South Korea’s Son Heung-min is bearing the weight of expectation at the World Cup just as heavily as Mohamed Salah, Cristiano Ronaldo and Harry Kane.
Even Lionel Messi, whose bid to add a World Cup to his career collection has become something of a communal objective for football, enjoys the support of a star-studded Argentinian side, from Angel Di Maria to Javier Mascherano to Sergio Aguero.
For Son and South Korea, the pressure is shared in the kind of unequal measure that perhaps only Salah would know with Egypt, before his own tournament was hampered by injury.
South Korea are teetering on the brink too, after a 1-0 defeat by Sweden left them needing at least a draw, and probably a win, against Mexico on Saturday to keep any hopes of progressing from Group F alive.
Son blamed himself for the opening loss. “I’m still disappointed about my performance,” he said. “I feel very, very sorry for my team-mates because if we don’t score, it’s my fault, because I need to take the responsibility.”
Responsibility is one take, pressure another. Son is a star in his home country, to the extent he has to wear a disguise when he leaves the house and Korean journalists are employed in London, where they wait to speak to the forward after every Tottenham fixture in the Premier League.
But for all the attention he receives, the 25-year-old, who moved to Germany when he was 16 and made his name at Hamburg and Bayer Leverkusen, is humble, driven and immensely popular with his team-mates.
He still lives in Barnet with his parents. His father, Son Woong-jung, is a former striker himself, whose professional career was cut short by injury.
Tottenham’s training ground, based nearby in Enfield, has housed Korean chefs, invited in by Son in the hope of ingratiating his team-mates to bulgogi (barbecued beef), japchae (stir-fried noodles) and Samgyetang (a type of chicken soup).
– Not the star at Spurs –
But for Spurs, Son plays behind Kane, and alongside Dele Alli and Christian Eriksen. He is a key player, but not the star.
“It is true that maybe he doesn’t get the headlines of Harry Kane and other players but it is good to recognise him,” Tottenham coach Mauricio Pochettino said.
“It’s like a player next to [Lionel] Messi or Cristiano Ronaldo that also deserves a lot of credit.
“When you are next to Harry Kane, who scores and scores, it is normal that the focus is more on Harry Kane or on Messi or Ronaldo than on Son.
“But all the team love him. Not only because of his performances but because of how he is as a man. He is so humble and such a normal guy, and that makes him bigger.”
Son certainly does not feel disappointments any less. In fact, those that know him well say he takes defeats harder than anyone.
He sat on the pitch and bawled his eyes out when South Korea lost to Honduras in the quarter-finals of the 2016 Olympics in Brazil, a result that could still have repercussions for Son’s future.

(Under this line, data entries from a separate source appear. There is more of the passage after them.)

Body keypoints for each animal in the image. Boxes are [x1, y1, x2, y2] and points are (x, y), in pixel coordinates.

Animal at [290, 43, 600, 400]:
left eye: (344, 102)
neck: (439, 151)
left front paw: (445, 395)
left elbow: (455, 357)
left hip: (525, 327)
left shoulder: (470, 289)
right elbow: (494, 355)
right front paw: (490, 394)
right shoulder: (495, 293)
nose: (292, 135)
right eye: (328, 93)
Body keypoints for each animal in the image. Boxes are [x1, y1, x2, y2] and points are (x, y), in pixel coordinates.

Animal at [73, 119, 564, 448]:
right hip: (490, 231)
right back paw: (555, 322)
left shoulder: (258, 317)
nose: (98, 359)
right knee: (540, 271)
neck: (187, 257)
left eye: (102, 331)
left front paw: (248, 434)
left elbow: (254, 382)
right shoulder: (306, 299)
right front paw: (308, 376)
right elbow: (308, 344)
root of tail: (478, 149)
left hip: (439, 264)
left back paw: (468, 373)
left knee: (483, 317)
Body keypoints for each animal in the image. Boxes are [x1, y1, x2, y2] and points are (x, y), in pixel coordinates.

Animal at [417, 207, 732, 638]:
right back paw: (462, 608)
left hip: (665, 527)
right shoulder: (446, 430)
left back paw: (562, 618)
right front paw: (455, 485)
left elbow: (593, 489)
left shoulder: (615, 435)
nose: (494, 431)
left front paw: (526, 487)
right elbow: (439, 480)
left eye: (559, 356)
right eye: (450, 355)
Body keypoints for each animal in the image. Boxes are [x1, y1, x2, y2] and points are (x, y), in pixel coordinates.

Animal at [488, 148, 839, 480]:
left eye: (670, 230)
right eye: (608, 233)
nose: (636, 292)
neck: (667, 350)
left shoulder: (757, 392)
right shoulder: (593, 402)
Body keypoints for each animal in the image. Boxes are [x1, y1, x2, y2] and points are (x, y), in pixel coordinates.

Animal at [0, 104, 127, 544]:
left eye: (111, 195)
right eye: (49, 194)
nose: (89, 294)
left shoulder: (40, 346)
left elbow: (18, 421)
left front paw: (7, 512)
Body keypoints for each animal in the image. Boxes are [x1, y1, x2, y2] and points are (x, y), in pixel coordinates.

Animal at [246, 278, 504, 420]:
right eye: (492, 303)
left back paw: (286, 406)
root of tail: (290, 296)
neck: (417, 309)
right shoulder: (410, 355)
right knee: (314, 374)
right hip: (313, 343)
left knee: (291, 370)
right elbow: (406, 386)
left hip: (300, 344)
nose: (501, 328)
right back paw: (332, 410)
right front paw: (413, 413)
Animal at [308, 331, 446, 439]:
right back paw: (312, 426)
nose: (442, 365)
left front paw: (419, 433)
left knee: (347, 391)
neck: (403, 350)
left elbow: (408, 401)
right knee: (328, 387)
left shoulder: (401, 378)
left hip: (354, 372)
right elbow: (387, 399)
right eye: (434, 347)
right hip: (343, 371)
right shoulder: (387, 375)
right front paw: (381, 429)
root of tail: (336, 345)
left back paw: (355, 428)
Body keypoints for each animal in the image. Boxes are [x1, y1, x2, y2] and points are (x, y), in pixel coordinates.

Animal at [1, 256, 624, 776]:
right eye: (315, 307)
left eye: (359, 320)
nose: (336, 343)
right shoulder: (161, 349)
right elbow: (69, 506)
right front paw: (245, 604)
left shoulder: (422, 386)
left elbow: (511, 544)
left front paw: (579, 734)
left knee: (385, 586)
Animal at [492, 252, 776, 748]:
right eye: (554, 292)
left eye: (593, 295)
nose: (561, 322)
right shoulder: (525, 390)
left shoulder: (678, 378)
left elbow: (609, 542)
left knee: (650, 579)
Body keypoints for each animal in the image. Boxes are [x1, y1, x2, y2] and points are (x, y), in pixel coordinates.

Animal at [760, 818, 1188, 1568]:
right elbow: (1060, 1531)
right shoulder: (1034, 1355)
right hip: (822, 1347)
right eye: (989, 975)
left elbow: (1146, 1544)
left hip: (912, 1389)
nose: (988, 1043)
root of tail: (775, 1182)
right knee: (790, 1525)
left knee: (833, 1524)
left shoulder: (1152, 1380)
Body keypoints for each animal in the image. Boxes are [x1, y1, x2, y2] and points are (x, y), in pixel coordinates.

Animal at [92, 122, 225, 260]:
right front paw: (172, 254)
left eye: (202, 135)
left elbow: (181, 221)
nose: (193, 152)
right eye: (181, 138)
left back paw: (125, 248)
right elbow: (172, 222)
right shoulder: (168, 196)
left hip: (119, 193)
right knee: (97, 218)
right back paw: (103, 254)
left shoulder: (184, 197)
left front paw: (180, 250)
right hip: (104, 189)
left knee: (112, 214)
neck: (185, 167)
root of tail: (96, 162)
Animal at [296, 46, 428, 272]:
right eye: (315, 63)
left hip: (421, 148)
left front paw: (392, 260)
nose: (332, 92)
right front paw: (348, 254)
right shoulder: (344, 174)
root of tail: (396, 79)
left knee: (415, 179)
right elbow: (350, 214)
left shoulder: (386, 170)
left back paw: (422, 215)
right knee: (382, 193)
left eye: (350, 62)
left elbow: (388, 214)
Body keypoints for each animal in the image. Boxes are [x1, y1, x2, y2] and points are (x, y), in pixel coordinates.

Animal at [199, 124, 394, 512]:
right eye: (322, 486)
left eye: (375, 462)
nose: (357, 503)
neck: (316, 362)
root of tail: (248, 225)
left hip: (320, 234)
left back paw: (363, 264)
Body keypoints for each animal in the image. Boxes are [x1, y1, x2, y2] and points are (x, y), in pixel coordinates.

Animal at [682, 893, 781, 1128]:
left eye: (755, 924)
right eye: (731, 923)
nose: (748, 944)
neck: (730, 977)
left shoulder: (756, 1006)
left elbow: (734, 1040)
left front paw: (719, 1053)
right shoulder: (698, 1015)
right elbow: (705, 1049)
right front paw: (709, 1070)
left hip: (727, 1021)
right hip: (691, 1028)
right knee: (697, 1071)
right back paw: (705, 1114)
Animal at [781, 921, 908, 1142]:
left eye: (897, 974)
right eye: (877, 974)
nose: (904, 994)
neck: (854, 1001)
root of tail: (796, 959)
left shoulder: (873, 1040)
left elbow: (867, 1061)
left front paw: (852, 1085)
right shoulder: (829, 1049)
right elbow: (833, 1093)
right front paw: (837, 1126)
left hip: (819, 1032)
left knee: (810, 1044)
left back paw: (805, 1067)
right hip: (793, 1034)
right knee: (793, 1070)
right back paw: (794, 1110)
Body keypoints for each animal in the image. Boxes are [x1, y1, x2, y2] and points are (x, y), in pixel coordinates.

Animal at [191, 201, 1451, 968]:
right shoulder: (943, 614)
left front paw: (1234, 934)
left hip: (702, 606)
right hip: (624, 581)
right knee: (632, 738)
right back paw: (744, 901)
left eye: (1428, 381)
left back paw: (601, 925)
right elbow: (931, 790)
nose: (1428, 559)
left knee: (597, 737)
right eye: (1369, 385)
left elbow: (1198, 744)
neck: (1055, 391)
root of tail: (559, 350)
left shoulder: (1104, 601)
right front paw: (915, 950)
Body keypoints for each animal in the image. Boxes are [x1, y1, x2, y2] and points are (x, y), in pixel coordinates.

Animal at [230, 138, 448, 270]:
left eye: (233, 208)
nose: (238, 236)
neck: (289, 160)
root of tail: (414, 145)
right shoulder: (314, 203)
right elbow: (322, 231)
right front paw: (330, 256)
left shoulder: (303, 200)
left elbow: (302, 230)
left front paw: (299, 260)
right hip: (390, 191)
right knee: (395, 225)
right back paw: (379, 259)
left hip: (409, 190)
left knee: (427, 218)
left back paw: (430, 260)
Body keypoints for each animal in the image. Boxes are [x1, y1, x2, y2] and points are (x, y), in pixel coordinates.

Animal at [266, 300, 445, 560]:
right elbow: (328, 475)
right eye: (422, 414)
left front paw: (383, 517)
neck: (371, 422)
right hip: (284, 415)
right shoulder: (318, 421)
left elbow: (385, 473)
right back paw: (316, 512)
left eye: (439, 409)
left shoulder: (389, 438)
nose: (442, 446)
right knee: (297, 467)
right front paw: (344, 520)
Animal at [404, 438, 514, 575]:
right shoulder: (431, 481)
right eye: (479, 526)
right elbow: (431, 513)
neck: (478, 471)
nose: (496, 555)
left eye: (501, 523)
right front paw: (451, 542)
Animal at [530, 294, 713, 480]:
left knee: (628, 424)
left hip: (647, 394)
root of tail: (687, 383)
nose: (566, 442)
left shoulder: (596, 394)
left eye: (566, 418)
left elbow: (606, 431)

As is the law in South Korea, he owes 21 months of military service and is due to begin his stint before he turns 28.
There is precedent for successful footballers being granted exemption, as was the case in 2002, when the national team reached the World Cup semi-finals, and 2014, when they won the Asian Games.
Son missed out four years ago as Bayer Leverkusen refused to release him and there may be a similar dilemma for Tottenham to confront when the same tournament runs again in Indonesia in August.
For now, though, South Korea need Son to deliver in Rostov against Mexico, the team that have inflicted the shock of the World Cup so far by beating Germany.
The pressure is on Son to step up.
“When he plays for the national team, the opposition focuses on defending against Son Heung-min,” South Korea’s coach Shin Tae-yong said last month.
“I think he’s doing well but to become a big player, he has to overcome that barrier.”